Die Aids-bedingte neue Homophobie der 80er Jahre ist Geschichte.
Die rechtliche Gleichstellung kommt voran. Von einem Ende aller Klammheimlichkeiten und Selbstverleugnung kann aber dennoch keine Rede sein. "Man geht davon aus, dass fünf bis zehn Prozent aller Frauen und Männer gleichgeschlechtlich orientiert sind. Zu outen wagt sich aber nur etwa jeder Vierte", so der Uferlos-Sprecher.
Ist die Zeit des Kampfes vorbei? Dreieinhalb Jahrzehnte lang gibt es in Bamberg mittlerweile Uferlos. Über 70 Mitglieder gehören der Vereinigung an, wobei die Zahlen auch schon höher lagen. Ist die Zeit des gemeinsamen Kampfes angesichts verbesserter Rahmenbedingungen vorbei, während sich in den Köpfen der Mehrheit die alten, immer gleichen Ressentiments halten und von Generation zu Generation weitergegeben werden? "61 Prozent der deutschen Jugendlichen haben gegenüber ‚Schwulen‘ und ‚Lesben‘ eine Negativeinstellung", heißt es in
der repräsentativen mündlichen Befragung eines Marktforschungsinstituts unter 12- bis 17-Jährigen aus dem Jahr 2002 - Tendenz steigend (nachzulesen bei Wikipedia).

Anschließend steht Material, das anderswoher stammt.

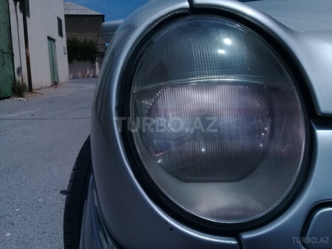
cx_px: 166
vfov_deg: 45.4
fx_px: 297
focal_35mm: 31
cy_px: 124
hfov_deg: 58.4
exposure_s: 1/7299
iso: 64
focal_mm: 3.3
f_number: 2.2
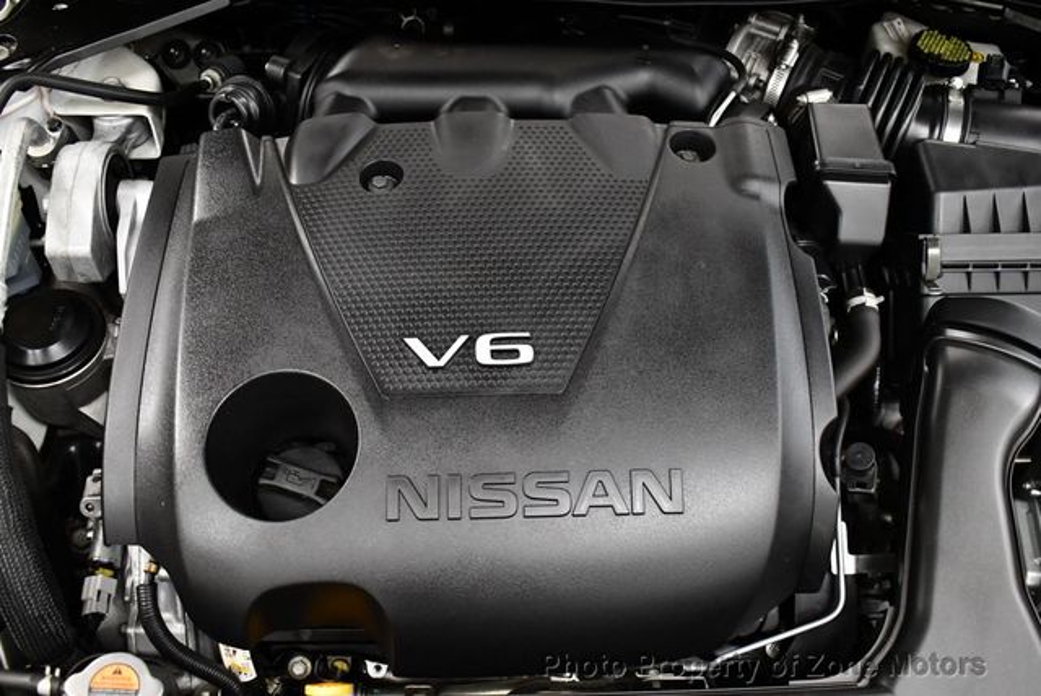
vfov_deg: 36.9
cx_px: 520
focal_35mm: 36
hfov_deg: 53.1
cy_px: 348
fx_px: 1042
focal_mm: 18
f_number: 3.5
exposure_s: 1/100
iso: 3200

Gerade Stars wie Bushido machten die Hetze gegenüber Homosexuellen in jüngster Zeit fast wieder salonfähig. "Ja, die junge Generation hat's schwerer", sagt Martin Class als Vorsitzender von Uferlos. Eine Entwicklung, der man in Bamberg mit verstärkter Öffentlichkeitsarbeit begegnen will. So geht es beim ersten Rainbowflash am 17. Mai ab 17 Uhr am Gabelmann auch nicht um Forderungen gegenüber Politik und Gesetzgebung, sondern gesellschaftliche Akzeptanz, wie sie im 21. Jahrhundert selbstverständlich sein sollte.

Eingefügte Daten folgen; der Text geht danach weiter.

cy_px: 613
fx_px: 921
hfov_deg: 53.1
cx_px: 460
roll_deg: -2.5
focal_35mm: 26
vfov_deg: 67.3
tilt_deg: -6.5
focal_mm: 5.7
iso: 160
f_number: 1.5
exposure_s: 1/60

Aktion und Infostand "2012 fand der Flashmob bereits in Hamburg, Köln, Dresden, Wiesbaden und über 50 weiteren Städten der Welt statt", berichtet Class. In Bamberg veranstalte man ihn zusammen mit der Aidshilfe Oberfranken, die sich am Infostand am Gabelmann ebenfalls beteiligt. "Denn wir Schwule haben auch in dieser Hinsicht unsere Lektion gelernt", so der Uferlos-Vorsitzende.